We dont have alot of different rating values here so I will treat this as a classification problem.

We have a problem of imbalance here. That is our data has the vast majority of cases have a rating of 4.2 so if not considered most models will just predict 4.2 for everything. Hence we need to manage this imbalance. We can do this one of two ways:

  1. Weight our cases by the inverse of the balance
  2. Resample the data set in a balanced way

I will choose weighting our cases.

As for preprocessing we will do the following

  1. Transofrm categories to be labeled
  2. Scale our numerical values and impute any missing values with median
  3. Then fit those into a pipe and call our model
#models
from sklearn.ensemble import RandomForestClassifier

#preprocess steps
from sklearn.preprocessing import StandardScaler, OrdinalEncoder
from sklearn.impute import SimpleImputer

#train test splitter and grid search
from sklearn.model_selection import train_test_split, GridSearchCV

#pipline 
from sklearn.pipeline import Pipeline
from sklearn.compose import ColumnTransformer
from sklearn.model_selection import GridSearchCV

X = df_clean[features]
y = df_clean[label].astype(str) #since we are going to use a classifier

#numeric 
numeric_feat = ['year', 'price', 'body']
numeric_trans = Pipeline([ 
                          ('imputer', SimpleImputer()), 
                          ('scaler', StandardScaler()), 
])

#catagories
cata_feat = ['wine', 'winery', 'region', 'type']
#since our test will likely contain categories not in training 
#we need to tell our ordinal encoder use -1 for unknown values 
cata_trans = OrdinalEncoder(handle_unknown='use_encoded_value', unknown_value=-1) 

preprocessor = ColumnTransformer([
                                  ('num', numeric_trans, numeric_feat),
                                  ('cat', cata_trans, cata_feat),
])

#pipleine it all together with a model
pipe = Pipeline([
                  ('preprocess', preprocessor),
                  ('rf', RandomForestClassifier(class_weight='balanced', random_state=69)) #this is our imbalance handler
])

#split our test train
X_train, X_test, y_train, y_test = train_test_split(X, y, test_size=0.2, random_state=69)

param_grid = {
    "rf__n_estimators": [100, 300],
    "rf__criterion": ['entropy'],
    "rf__max_depth": [4, 8, 12],
    "rf__max_features": ['auto','sqrt'],
    'rf__max_leaf_nodes': [16,32]
    }

#fit and score the model
cv = GridSearchCV( pipe, param_grid, n_jobs=-1, cv=5, verbose=10)
cv.fit(X_train, y_train.values.ravel())

print('The best score was: ', cv.best_score_, ' with the following parameters.\n')
print(cv.best_params_)
Fitting 5 folds for each of 24 candidates, totalling 120 fits


/usr/local/lib/python3.7/dist-packages/sklearn/model_selection/_split.py:680: UserWarning: The least populated class in y has only 2 members, which is less than n_splits=5.
  UserWarning,


The best score was:  0.8161023593681792  with the following parameters.
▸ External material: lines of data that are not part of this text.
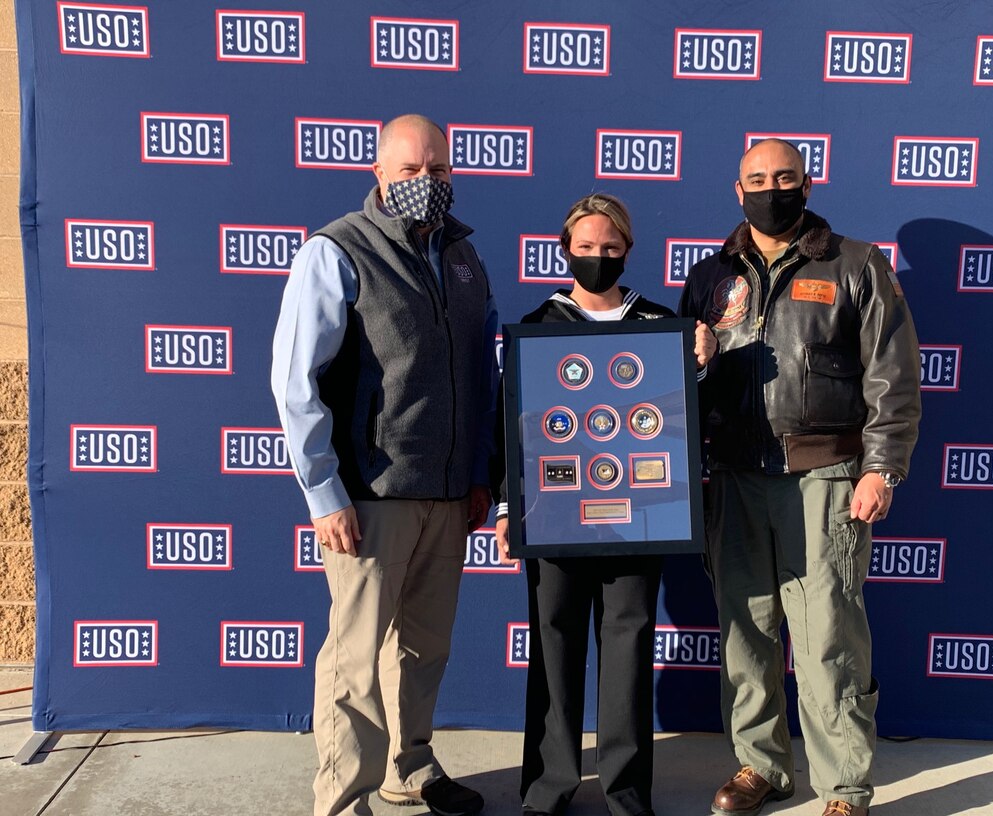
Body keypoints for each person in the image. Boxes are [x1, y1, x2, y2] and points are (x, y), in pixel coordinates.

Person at [678, 139, 921, 816]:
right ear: (737, 189)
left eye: (784, 177)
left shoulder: (856, 265)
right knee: (746, 632)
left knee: (828, 635)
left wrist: (882, 470)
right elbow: (672, 391)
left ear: (807, 184)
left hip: (826, 478)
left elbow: (893, 380)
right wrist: (691, 364)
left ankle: (843, 785)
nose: (771, 188)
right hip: (732, 477)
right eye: (757, 178)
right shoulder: (710, 276)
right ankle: (760, 767)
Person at [271, 114, 497, 816]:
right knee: (355, 659)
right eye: (409, 171)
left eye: (436, 171)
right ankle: (342, 799)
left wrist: (480, 473)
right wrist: (322, 491)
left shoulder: (463, 257)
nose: (424, 183)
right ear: (378, 174)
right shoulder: (337, 251)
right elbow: (294, 380)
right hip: (370, 493)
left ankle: (411, 766)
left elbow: (478, 375)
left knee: (423, 647)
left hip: (449, 491)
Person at [493, 193, 717, 816]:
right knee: (554, 641)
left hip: (639, 514)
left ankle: (625, 792)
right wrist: (510, 509)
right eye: (586, 248)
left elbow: (677, 418)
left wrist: (700, 364)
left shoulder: (658, 322)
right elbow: (514, 431)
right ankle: (548, 787)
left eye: (610, 249)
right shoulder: (537, 326)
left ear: (628, 252)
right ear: (565, 250)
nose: (598, 258)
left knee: (628, 646)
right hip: (554, 514)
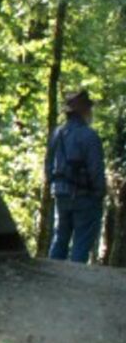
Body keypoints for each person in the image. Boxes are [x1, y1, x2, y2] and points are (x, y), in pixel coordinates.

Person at [44, 90, 106, 263]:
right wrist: (99, 193)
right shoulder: (89, 136)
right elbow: (96, 169)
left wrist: (53, 185)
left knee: (60, 238)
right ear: (84, 111)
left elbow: (48, 164)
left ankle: (52, 280)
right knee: (81, 242)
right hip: (85, 196)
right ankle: (75, 284)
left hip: (61, 194)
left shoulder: (57, 134)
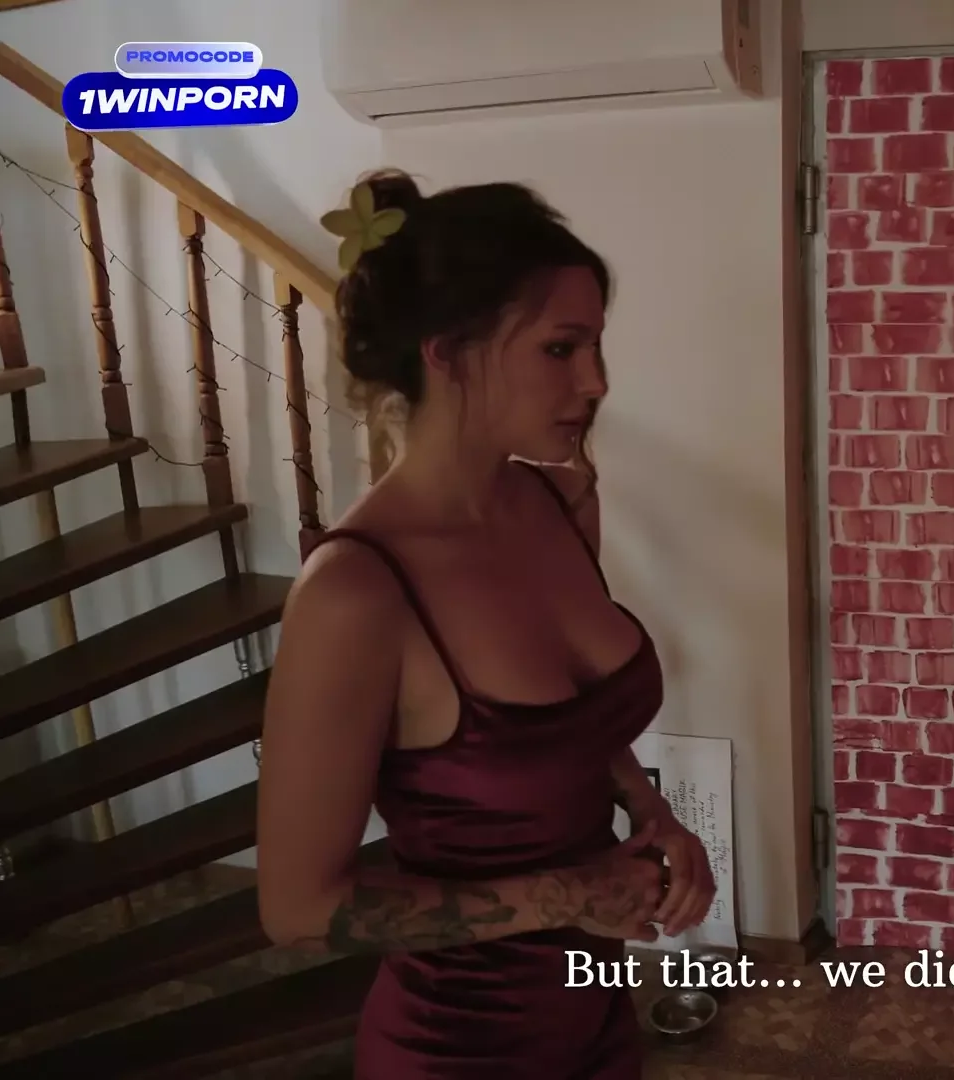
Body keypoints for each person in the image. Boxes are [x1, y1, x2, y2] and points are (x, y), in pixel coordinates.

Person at [255, 170, 717, 1078]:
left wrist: (653, 812)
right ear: (448, 352)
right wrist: (570, 895)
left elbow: (573, 730)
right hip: (456, 1048)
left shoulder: (555, 500)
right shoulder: (357, 593)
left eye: (596, 346)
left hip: (594, 1015)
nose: (597, 382)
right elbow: (299, 910)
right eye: (561, 348)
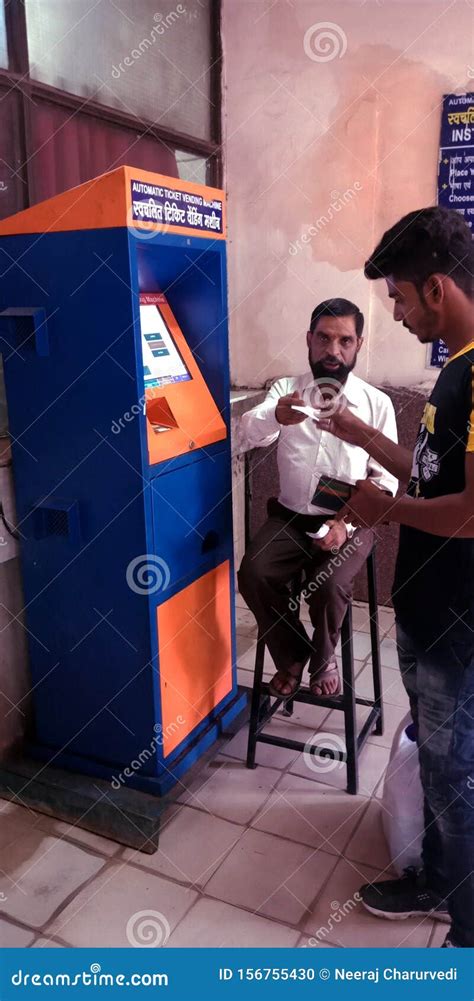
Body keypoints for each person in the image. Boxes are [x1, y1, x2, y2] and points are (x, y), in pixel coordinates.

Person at [317, 208, 474, 948]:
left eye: (401, 300)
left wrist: (388, 506)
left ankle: (465, 927)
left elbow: (471, 514)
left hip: (458, 622)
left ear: (436, 289)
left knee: (454, 773)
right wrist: (365, 436)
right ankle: (439, 879)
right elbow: (432, 470)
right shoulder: (457, 366)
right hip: (426, 608)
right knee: (442, 764)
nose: (400, 315)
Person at [237, 298, 398, 700]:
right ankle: (293, 654)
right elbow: (245, 436)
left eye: (344, 340)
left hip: (351, 520)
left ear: (358, 344)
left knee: (329, 586)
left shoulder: (376, 404)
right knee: (254, 574)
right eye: (323, 338)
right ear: (309, 340)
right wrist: (275, 416)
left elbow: (389, 482)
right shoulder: (286, 392)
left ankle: (324, 658)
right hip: (291, 518)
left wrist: (347, 524)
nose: (332, 350)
{'rf__criterion': 'entropy', 'rf__max_depth': 8, 'rf__max_features': 'auto', 'rf__max_leaf_nodes': 32, 'rf__n_estimators': 300}

Great our model scored well but we need to compare this to a benchmark for this I will use a R-0 model where we guess the most common class for everything.

Note: the warning here tells us about one of out classes not having alot of examples meaning our model may not predict this class often if at all. This is why we have passed class_weight=’balanced’ in our RF

df_r0 = (y_train.mode().values[0][0] == y_train).value_counts()
df_r0
rating
True      3655
False     1201
dtype: int64
df_r0[True]/(df_r0[True]+df_r0[False])
0.752677100494234

So guessing the most common class gives us an accuracy of 75% which is below our models performance 81%. Lets check how our model perfoms on test and wrap up our conclusions

cv.best_estimator_.score(X_test, y_test)
0.7981878088962109
df_r0 = (y_test.mode().values[0][0] == y_test).value_counts()
df_r0[True]/(df_r0[True]+df_r0[False])
0.7322899505766063

So we see a similar 6% improvement in test over guessing quality of wine. Is this a good improvement? Worth the effort? Well as with all great things statistical it depends……in this case it depends on how much you like your wine.

Thanks for reading my data exploration of bottles of wine. I hope you found it an enjoyable and informative read.